46. You have the initial weight (mass) as 71.6 mg, initial volume (V1) as 3.84 mL, initial temperature (T1) as 23 degrees C, and initial pressure (P1) as 785 mmHg. At STP (standard temperature and pressure), the temperature (T2) is 273.15 K, and the pressure (P2) is 1.00 atm.
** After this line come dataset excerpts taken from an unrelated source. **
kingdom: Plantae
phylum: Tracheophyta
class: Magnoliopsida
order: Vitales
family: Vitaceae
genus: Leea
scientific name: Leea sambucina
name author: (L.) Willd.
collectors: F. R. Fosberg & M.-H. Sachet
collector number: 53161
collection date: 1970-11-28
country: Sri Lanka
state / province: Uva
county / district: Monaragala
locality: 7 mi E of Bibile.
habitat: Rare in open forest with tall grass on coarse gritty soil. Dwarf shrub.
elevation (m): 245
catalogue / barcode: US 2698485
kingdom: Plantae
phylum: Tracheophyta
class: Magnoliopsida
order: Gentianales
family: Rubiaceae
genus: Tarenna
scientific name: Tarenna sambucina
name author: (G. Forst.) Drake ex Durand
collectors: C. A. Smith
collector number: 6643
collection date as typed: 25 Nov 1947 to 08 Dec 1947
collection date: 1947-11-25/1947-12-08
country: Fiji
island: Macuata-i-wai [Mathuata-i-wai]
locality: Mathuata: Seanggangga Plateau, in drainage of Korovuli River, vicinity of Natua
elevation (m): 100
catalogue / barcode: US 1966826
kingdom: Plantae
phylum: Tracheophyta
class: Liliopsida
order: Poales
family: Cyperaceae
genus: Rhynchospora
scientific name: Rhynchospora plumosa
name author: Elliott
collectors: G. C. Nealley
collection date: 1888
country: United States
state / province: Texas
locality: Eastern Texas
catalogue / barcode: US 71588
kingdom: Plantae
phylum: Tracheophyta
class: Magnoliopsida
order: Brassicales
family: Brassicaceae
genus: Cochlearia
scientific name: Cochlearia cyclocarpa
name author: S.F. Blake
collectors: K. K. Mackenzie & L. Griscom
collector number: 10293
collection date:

To find the volume at STP, we can use the ideal gas law equation:
(P1 × V1) / (T1) = (P2 × V2) / (T2)
Plug in the values:
(785 mmHg × 3.84 mL) / (23 + 273 K) = (1.00 atm × V2) / (273.15 K)
Simplifying the equation:
(3014.4 mmHg mL) / 296 K = (V2) / 273.15 K
Solving for V2:
V2 = (3014.4 mmHg mL × 273.15 K) / (296 K) = 3.65 mL
Therefore, the volume of nitrogen at STP would be 3.65 mL.
102. The initial volume (V1) is given as 12.0 L, initial pressure (P1) as 11.0 atm, and initial temperature (T1) as 20 degrees C. At STP, the temperature (T2) is 273.15 K, and the pressure (P2) is 1.00 atm. Plug these values into the combined gas law equation:
(11.0 atm × 12.0 L) / (20 + 273.15 K) = (1.00 atm × V2) / (273.15 K)
Simplifying the equation:
(132.0 atm L) / 293.15 K = (V2) / 273.15 K
Solving for V2:
V2 = (132.0 atm L × 273.15 K) / (293.15 K) = 123 L
Therefore, the volume of the gas at STP would be 123 L.
So, the answers to the checked problems are:
34. The volume of helium would be 3.35 L.
38. The pressure of krypton in the tank would be 16.8 atm.
42. The volume of the gas at 25 degrees C and 1.00 atm would be 5.27 L.
46. The volume of nitrogen at STP would be 3.65 mL.
102. The volume of the gas at STP would be 123 L.